Palastgebäude

Foto: M.Pietraszak-Dmowski Foto: M.Pietraszak-Dmowski

Der Raczyński-Palast in Rogalin, der seit 1949 Filiale des Nationalmuseums in Posen ist, gehört zu führenden Beispielen der Residenz-Architektur in Polen. Einen besonderen Platz in der Geschichte verdankt er dem historischen Wert des Objektes, der Komposition der Raumordnung sowie der Tradition des kulturellen und künstlerischen Mäzenatentums in der Familie Raczyński. Zu den Erfolgen dieser Familie gehören u.a. das von Kazimierz Raczyński in Posen zu Stanisław August eingeleitete Mäzenatentum, die von Edward gestiftete Raczyński-Bibliothek in Posen und die infolge seines Strebens errichtete Kapelle der polnischen Könige in der dortigen Kathedrale, die prachtvolle Gemäldesammlung seines Bruders Atanazy, heutzutage Kern der Sammlung des Posener Nationalmuseums und die Galerie zu Rogalin von Edward Aleksander. Der letzte Nachkommen seines Geschlechts, Staatspräsident von Polen im Exil, Edward B. Raczyński, gründete, einmalig im ganzen Land, die Raczyński-Stiftung am Nationalmuseum in Posen, an die er seine Gemäldesammlung und sonstige Kunstwerke aus dem Palast und die Eigentumsrechte an der Residenz überreichte.

Die Residenz in Rogalin wurde in den Jahren 1770-76 aus der Initiative von Kazimierz Raczyński als Hauptsitz des vermögenden Adeligen und damals königlichen Schreibers errichtet. Ihre Pracht ist nicht nur Folge der Sorge um das Ansehen des Geschlechts, sondern auch der politischen Rolle, die mit Übernahme der Stelle des Generallandrats von Großpolen und königlichen Hofmarschalls folgte.

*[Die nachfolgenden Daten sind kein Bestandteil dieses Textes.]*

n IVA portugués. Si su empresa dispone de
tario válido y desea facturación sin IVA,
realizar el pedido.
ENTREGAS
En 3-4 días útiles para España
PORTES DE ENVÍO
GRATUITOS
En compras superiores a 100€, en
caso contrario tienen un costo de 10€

Die Wahl des Standortes sowie des Entwurfsautors war nicht zufällig. Die pittoreske Landschaft im Warthe-Tal in der Umgebung von alten Eichen ermöglichte die Errichtung eines Sitzes, dessen mit klassizistischen Normen übereinstimmender künstlerischer Wert den Ehrgeiz des Gründers stillen konnte und aufgrund der Nähe zu Posen eine regelmäßige Anteilnahme an der Öffentlichkeit und am Sozialleben sicherte.

Für die Errichtung der Residenz wurden Entwürfe eines unbekannten Architekten aus den königlichen Kreisen genutzt, die mit Dresden und Warschau in Verbindung standen. Auf dieser Basis hat eine Gruppe von Bauarbeitern unter der Leitung von Antoni Hoene, dem bedeutendsten Architekten in Großpolen zu dieser Zeit, eine imposante Palast- und Park-Anlage errichtet, die sich um eine gemeinsame Achse ausbreitete. Im Zentrum steht ein Palast mit viertelkreisförmigen Flügeln, einem dahinterliegenden gut erhaltenen Garten und zwei weiteren Höfen vor dem Palast, an deren Ende Bauwerke wie das Kutschenhaus, der Pferdestall, das ehemalige Holzhaus und Gesindehäuser gebaut wurden. Er bildet also eine Anlage, die aus der französischen barocken Tradition stammt, einem entre cour et jardin (zwischen Hof und Garten), obwohl der Garten selbst aufgrund

seiner kleinen Abmessungen und abwechslungsreichen Komposition Züge einer Rokoko-Anlage aufweist. Mit dem Frühklassizismus in Verbindung bringt man die Anlage in Rogalin aufgrund seiner pittoresken Lage und der Sorge um Verbindungen zwischen den Aussichten, die nicht nur aus den Palastfenstern, aber auch aus dem Garten und in der Landschaft dominierenden Hügeln, dem sog. Parnassus vorzufinden sind.

Diese komplexe Stilistik ist auch im Palast selbst mit einer in ihrem Ursprung barocken Form sowie auch in aus dem Rokoko stammenden funktionellen Lösungen und Dekorationen, im klassizistischen Vorraum und der Prachttreppe nach dem Entwurf von J.Ch. Kamsetzer und D. Merlini zu bemerken, der im 19. Jh. nach der Idee von Edward Raczyński um eine neue Empire Dekoration ergänzt wurde. Zu dieser Zeit wurden dem Ballsaal auch seine neogotischen Züge verliehen, die Hintergrund für die hier auf seine Initiative errichtete Rüstkammer verschaffte. Die Dekoration wurde durch eine historisierende Bibliothek nach dem Projekt von Z. Hendel im ehemaligen Speisesaal im Obergeschoss des Palastes ergänzt.